Responding to the famous Robert Frost quote that "writing free verse is like playing tennis with the net down," Perillo said: "but you also have to invent the shape of the ball and whether the paddle is going to be a fishing pole or a fly swatter. And then make up the rules of the game, what the ball bounces off of, etc." "The poem finds its form, and this is liberating but also a burden."
This week's featured poem is "Women Who Sleep on Stones" from Time Will Clean the Carcass Bones: Selected and New Poems (Copper Canyon Press, 2016), originally published in her second book, The Body Mutinies (Purdue University Press, 1996).
WOMEN WHO SLEEP ON STONES
Women who sleep on stones are like
brick houses that squat alone in cornfields.

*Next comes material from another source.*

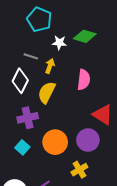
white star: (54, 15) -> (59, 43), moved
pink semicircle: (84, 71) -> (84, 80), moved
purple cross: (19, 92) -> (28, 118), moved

They look weatherworn, solid, dusty,
torn screen sloughing from the window frames.
But at dusk a second-story light is always burning.
Used to be I loved nothing more
than spreading my blanket on high granite ledges
that collect good water in their hollows.
Stars came close without the trees
staring and rustling like damp underthings.
But doesn't the body foil what it loves best?
Now my hips creak and their blades are tender.
I can't rest on my back for fear of exposing
my gut to night creatures who might come along
and rip it open with a beak or hoof.
And if I sleep on my belly, pinning it down,
my breasts start puling like baby pigs
trapped under their slab of torpid mother.
Dark passes as I shift from side to side
to side, the blood pooling just above the bone.
Women who sleep on stones don't sleep.
They see the stars moving, the sunrise, the gnats
rising like a hairnet lifted from a waitress's head.
The next day they're sore all over and glad
for the ache: that's how stubborn they are.